Söz konusu polemikten anlaşılacak birinci nokta, hükümet ile Öcalan arasında çözüm sürecine ilişkin aşamalara dayalı bir mutabakatın olduğu gerçeğidir. Her iki taraf da zaman zaman aralarında bir pazarlığın olmadığını iddia etseler de, ‘birinci aşama bitti- bitmedi’ etrafında yürüttükleri polemikle ilk iddialarını yalanlamış oluyorlar.
O halde yapılması gereken ilk şey, söz konusu mutabakatın içeriğinin ne olup olmadığının açığa kavuşturulması olmalıdır. Bu konunun açıklığa kavuşturulması öncelikle kamuoyuna karşı sorumluluğun gereğidir. Kamuoyundan saklanmış pazarlıklar üzerinden Türkiye’nin geleceğini belirleyecek bir kavgayı sürdürmek en azından ahlaki değil. Öte yandan bu konuda şeffaflık, kamuoyunun sürece katılımını sağlayarak onun sağlıklı yürütülmesi bakımından güvence oluşturur. Kamuoyunun devrede olması aynı zamanda mutabakatın tarafları bakımından bir baskı ve denetim işlevini görür. Açıklık, toplumun hem sürecin kendisine hem de aktörlerine ilişkin doğru tutum almalarını sağlar.
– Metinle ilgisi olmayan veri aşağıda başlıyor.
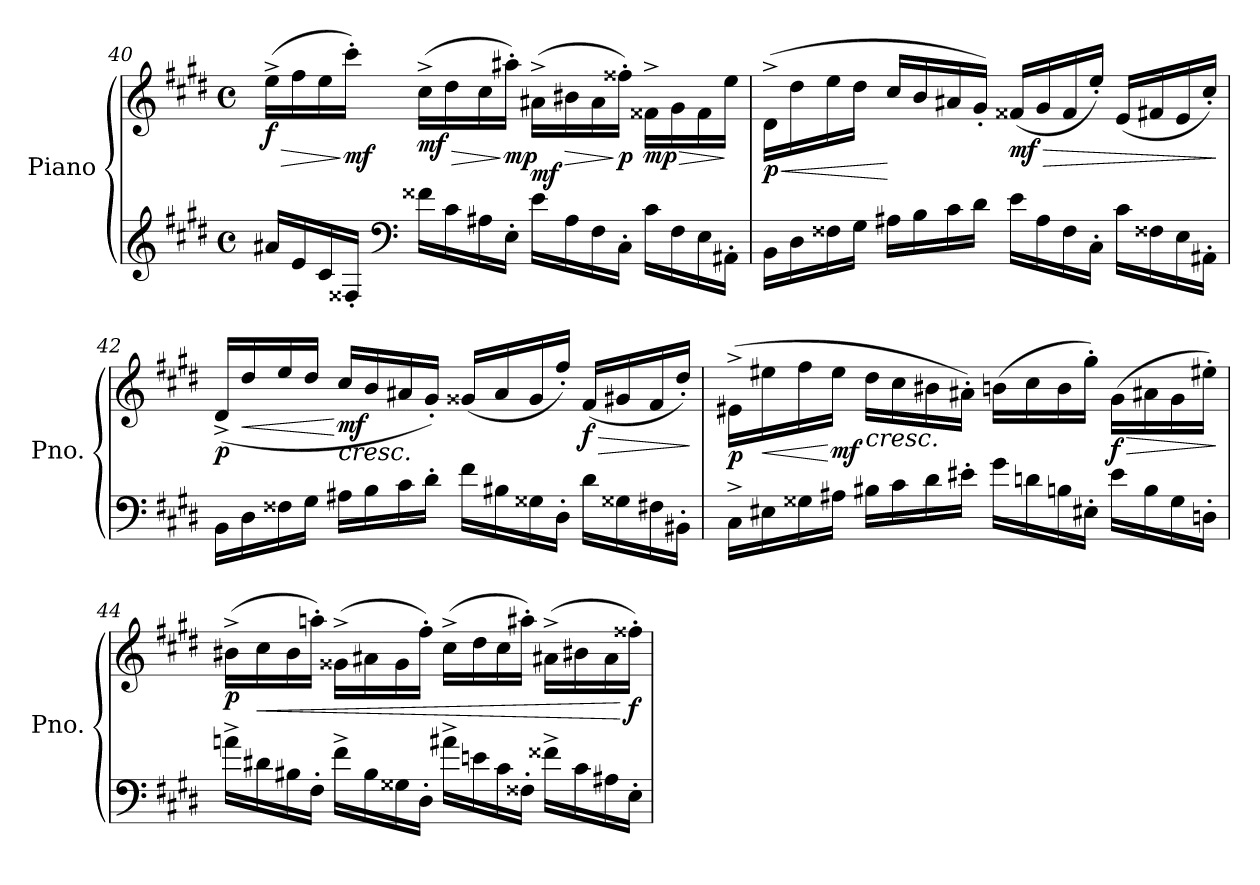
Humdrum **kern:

AKP’nin çözümden anladığı şey
Öte yandan silahların sustuğu mevcut ortamın Kürt sorununun çözümü için sunduğu fırsata her keresinde vurguda bulunuldu. Hem Türk kamuoyunda hem de Türk toplumunda sürece ilişkin ciddi bir destek söz konusu. Uluslar arası ortam hükümetin bu konuda işini kolaylaştıran nitelikte. Başka bir ifade ile hükümetin demokrasi ve Kürt sorununda köklü adımlar atmaması için ciddi bir engel görünmüyor.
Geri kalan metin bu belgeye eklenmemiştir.